===== Task inputs
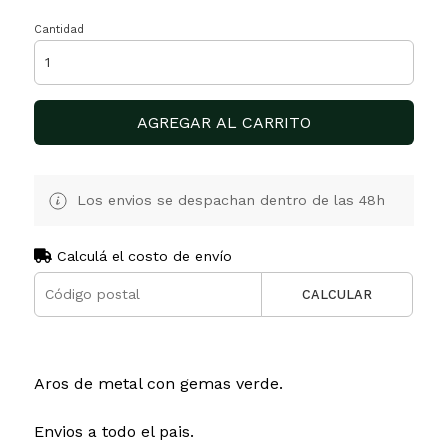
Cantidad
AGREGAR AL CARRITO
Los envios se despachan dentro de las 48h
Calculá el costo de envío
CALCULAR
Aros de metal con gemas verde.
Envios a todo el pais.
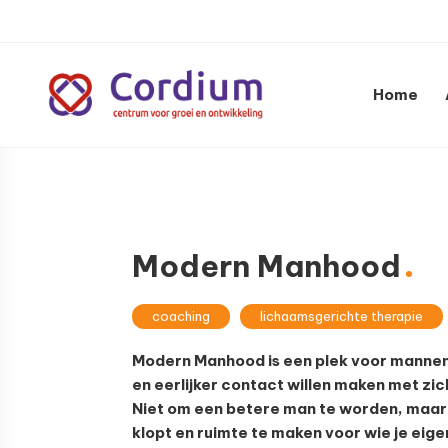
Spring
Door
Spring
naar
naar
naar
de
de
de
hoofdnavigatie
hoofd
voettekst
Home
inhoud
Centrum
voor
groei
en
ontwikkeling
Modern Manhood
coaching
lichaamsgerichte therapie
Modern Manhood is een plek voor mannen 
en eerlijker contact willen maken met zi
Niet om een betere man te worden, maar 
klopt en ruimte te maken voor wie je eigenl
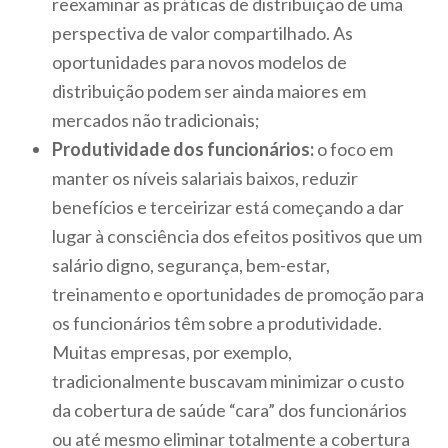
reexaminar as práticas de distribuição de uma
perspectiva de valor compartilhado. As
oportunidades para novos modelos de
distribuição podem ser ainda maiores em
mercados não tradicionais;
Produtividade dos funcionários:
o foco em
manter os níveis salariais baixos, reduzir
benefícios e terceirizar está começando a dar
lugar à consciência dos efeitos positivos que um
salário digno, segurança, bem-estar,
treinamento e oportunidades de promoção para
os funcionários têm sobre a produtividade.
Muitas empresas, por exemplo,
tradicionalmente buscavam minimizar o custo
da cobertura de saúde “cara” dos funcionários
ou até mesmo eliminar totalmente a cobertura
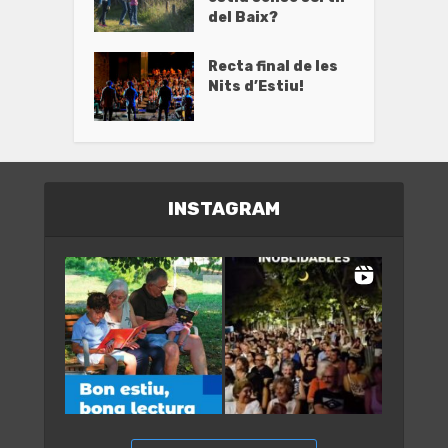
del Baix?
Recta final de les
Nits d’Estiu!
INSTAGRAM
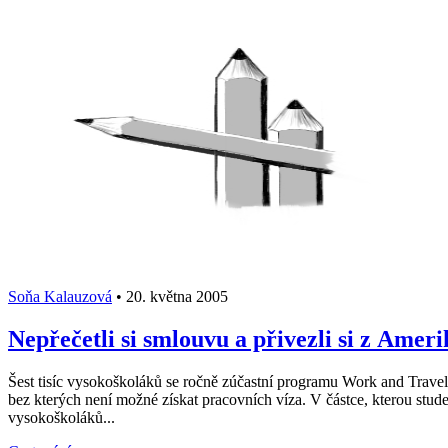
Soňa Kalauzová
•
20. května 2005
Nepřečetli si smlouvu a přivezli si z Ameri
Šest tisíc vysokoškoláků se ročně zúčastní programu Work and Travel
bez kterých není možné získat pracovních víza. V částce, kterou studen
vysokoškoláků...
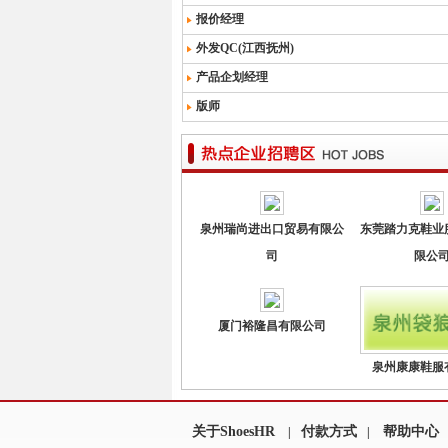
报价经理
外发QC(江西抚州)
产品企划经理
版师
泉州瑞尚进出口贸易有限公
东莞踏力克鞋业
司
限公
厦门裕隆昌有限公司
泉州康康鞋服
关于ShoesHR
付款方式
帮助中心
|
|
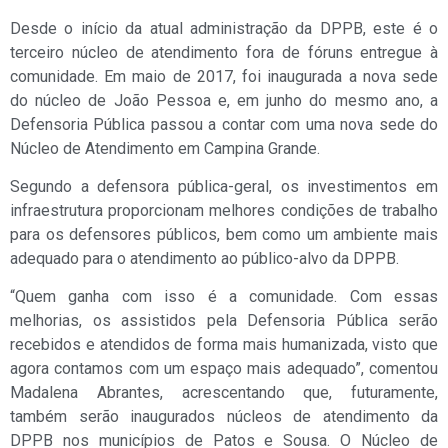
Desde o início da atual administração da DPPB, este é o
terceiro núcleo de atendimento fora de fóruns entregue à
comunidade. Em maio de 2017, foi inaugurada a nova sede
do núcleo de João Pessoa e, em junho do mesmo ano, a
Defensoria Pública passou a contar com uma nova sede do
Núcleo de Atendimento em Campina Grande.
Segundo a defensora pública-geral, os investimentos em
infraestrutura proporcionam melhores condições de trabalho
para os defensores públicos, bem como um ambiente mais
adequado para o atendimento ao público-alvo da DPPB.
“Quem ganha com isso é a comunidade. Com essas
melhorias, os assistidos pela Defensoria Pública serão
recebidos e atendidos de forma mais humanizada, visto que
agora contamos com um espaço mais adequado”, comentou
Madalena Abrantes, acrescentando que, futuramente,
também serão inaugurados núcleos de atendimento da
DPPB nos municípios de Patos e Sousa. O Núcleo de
==========
**Exercise requirements**
From the listing above, copy all lines holding the word "maken".

**Output**
en eerlijker contact willen maken met zi
klopt en ruimte te maken voor wie je eigenl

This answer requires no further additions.